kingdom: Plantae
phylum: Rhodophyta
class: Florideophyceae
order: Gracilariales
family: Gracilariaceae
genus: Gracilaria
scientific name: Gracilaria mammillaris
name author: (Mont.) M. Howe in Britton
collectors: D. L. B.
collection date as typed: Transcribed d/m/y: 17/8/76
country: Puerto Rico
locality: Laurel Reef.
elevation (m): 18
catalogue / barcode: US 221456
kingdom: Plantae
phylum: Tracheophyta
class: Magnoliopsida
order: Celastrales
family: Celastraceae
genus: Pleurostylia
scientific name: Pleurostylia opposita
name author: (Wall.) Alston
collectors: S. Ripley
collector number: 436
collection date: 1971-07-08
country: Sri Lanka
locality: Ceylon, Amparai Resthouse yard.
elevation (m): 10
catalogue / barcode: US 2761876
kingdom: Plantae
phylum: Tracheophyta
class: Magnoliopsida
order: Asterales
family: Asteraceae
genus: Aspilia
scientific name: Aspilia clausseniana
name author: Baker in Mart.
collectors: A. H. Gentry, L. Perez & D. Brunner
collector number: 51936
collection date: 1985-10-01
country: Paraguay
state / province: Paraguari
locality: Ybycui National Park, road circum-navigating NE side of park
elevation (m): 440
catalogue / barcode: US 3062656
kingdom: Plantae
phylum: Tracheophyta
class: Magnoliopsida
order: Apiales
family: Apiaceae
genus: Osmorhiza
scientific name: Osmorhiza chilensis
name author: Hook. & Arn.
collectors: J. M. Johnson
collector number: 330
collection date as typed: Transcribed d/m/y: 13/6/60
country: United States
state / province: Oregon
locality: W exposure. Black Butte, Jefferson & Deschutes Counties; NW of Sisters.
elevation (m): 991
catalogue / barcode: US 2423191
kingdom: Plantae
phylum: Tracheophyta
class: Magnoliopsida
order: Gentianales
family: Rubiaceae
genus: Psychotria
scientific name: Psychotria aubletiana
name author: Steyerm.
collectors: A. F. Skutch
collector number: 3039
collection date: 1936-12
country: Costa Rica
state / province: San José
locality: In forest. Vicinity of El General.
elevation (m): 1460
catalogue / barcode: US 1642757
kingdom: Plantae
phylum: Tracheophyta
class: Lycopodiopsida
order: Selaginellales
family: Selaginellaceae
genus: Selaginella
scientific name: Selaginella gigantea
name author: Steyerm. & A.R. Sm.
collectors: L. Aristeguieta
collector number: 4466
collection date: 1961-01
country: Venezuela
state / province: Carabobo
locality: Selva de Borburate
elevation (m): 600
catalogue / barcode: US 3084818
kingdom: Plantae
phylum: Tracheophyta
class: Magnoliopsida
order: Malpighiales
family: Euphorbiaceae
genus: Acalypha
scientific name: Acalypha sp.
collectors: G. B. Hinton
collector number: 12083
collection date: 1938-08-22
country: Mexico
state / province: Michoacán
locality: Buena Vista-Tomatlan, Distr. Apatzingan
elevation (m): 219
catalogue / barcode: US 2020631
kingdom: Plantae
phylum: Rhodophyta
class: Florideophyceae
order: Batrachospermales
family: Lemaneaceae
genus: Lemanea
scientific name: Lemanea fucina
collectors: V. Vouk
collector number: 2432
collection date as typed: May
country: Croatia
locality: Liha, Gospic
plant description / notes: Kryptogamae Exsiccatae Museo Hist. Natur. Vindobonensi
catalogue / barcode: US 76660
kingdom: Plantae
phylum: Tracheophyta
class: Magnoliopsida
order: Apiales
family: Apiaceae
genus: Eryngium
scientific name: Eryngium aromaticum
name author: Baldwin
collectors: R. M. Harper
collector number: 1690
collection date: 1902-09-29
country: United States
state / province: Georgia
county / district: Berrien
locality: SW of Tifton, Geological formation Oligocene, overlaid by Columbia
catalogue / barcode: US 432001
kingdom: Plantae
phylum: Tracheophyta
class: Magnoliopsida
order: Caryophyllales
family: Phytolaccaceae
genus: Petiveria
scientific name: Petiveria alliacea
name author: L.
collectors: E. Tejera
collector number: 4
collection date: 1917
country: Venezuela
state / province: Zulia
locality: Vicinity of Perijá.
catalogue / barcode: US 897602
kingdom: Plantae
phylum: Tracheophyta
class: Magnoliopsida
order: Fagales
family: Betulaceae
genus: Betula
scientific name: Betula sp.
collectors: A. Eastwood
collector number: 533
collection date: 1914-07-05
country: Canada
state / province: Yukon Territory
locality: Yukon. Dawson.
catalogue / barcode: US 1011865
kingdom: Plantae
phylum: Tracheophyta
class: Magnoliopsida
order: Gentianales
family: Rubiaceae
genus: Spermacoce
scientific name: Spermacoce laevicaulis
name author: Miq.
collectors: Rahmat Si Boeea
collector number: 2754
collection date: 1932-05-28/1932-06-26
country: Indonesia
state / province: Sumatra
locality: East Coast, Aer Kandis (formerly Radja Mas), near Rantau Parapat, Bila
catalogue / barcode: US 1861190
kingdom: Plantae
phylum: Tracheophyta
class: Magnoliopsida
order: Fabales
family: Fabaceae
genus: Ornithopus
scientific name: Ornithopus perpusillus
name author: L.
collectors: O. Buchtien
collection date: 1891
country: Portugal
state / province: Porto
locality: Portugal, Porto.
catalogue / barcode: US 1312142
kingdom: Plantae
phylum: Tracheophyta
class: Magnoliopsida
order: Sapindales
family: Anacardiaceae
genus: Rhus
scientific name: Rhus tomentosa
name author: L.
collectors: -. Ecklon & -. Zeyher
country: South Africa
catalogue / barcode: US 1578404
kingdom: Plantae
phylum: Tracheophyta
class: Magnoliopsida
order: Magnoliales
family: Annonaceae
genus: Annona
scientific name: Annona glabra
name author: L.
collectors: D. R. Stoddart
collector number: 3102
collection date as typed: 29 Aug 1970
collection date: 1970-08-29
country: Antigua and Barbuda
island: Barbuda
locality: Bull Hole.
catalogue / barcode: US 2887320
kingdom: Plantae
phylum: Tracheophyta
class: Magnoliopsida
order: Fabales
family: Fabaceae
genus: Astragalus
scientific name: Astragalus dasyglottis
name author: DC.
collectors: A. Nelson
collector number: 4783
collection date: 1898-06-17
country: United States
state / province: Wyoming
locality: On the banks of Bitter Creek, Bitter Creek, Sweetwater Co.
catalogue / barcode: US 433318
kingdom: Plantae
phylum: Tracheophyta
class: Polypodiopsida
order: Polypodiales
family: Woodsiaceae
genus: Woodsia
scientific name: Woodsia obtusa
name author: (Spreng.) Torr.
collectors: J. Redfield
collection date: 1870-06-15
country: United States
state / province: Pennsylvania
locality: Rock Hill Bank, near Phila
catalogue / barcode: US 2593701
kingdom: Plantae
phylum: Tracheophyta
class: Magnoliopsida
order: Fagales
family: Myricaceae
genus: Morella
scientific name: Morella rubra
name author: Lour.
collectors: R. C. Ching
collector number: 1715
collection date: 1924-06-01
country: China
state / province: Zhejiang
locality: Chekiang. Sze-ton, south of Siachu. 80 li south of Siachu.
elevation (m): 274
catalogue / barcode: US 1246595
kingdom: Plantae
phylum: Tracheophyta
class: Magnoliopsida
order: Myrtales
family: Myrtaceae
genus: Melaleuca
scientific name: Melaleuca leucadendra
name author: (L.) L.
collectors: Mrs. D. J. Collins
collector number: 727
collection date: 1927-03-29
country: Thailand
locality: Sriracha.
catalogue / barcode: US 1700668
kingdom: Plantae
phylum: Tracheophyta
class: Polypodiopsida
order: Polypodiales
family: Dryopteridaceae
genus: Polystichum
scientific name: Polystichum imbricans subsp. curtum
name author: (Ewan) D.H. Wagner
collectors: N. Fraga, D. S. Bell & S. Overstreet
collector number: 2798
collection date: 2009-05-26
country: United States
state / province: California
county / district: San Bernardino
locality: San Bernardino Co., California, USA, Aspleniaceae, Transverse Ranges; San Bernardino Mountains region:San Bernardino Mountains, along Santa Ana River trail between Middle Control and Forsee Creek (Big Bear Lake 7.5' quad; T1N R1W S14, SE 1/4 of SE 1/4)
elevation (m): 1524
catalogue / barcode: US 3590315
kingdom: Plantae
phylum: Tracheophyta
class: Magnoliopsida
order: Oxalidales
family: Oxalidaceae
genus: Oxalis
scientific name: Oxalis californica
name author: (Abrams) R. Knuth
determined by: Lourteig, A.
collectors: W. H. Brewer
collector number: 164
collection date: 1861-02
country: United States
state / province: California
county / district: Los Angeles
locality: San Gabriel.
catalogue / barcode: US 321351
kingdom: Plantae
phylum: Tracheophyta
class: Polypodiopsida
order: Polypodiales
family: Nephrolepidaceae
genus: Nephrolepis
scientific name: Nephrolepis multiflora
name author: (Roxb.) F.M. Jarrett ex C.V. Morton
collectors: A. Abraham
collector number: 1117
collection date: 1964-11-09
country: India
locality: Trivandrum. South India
++++++++++
**What you need to do**
Render the lines of the records as a JSON list of strings, one string per line with blank lines omitted, beginning at the very first line and continuing through the line that contains "genus: Psychotria". Include only those lines.

**Final result**
[
  "kingdom: Plantae",
  "phylum: Rhodophyta",
  "class: Florideophyceae",
  "order: Gracilariales",
  "family: Gracilariaceae",
  "genus: Gracilaria",
  "scientific name: Gracilaria mammillaris",
  "name author: (Mont.) M. Howe in Britton",
  "collectors: D. L. B.",
  "collection date as typed: Transcribed d/m/y: 17/8/76",
  "country: Puerto Rico",
  "locality: Laurel Reef.",
  "elevation (m): 18",
  "catalogue / barcode: US 221456",
  "kingdom: Plantae",
  "phylum: Tracheophyta",
  "class: Magnoliopsida",
  "order: Celastrales",
  "family: Celastraceae",
  "genus: Pleurostylia",
  "scientific name: Pleurostylia opposita",
  "name author: (Wall.) Alston",
  "collectors: S. Ripley",
  "collector number: 436",
  "collection date: 1971-07-08",
  "country: Sri Lanka",
  "locality: Ceylon, Amparai Resthouse yard.",
  "elevation (m): 10",
  "catalogue / barcode: US 2761876",
  "kingdom: Plantae",
  "phylum: Tracheophyta",
  "class: Magnoliopsida",
  "order: Asterales",
  "family: Asteraceae",
  "genus: Aspilia",
  "scientific name: Aspilia clausseniana",
  "name author: Baker in Mart.",
  "collectors: A. H. Gentry, L. Perez & D. Brunner",
  "collector number: 51936",
  "collection date: 1985-10-01",
  "country: Paraguay",
  "state / province: Paraguari",
  "locality: Ybycui National Park, road circum-navigating NE side of park",
  "elevation (m): 440",
  "catalogue / barcode: US 3062656",
  "kingdom: Plantae",
  "phylum: Tracheophyta",
  "class: Magnoliopsida",
  "order: Apiales",
  "family: Apiaceae",
  "genus: Osmorhiza",
  "scientific name: Osmorhiza chilensis",
  "name author: Hook. & Arn.",
  "collectors: J. M. Johnson",
  "collector number: 330",
  "collection date as typed: Transcribed d/m/y: 13/6/60",
  "country: United States",
  "state / province: Oregon",
  "locality: W exposure. Black Butte, Jefferson & Deschutes Counties; NW of Sisters.",
  "elevation (m): 991",
  "catalogue / barcode: US 2423191",
  "kingdom: Plantae",
  "phylum: Tracheophyta",
  "class: Magnoliopsida",
  "order: Gentianales",
  "family: Rubiaceae",
  "genus: Psychotria"
]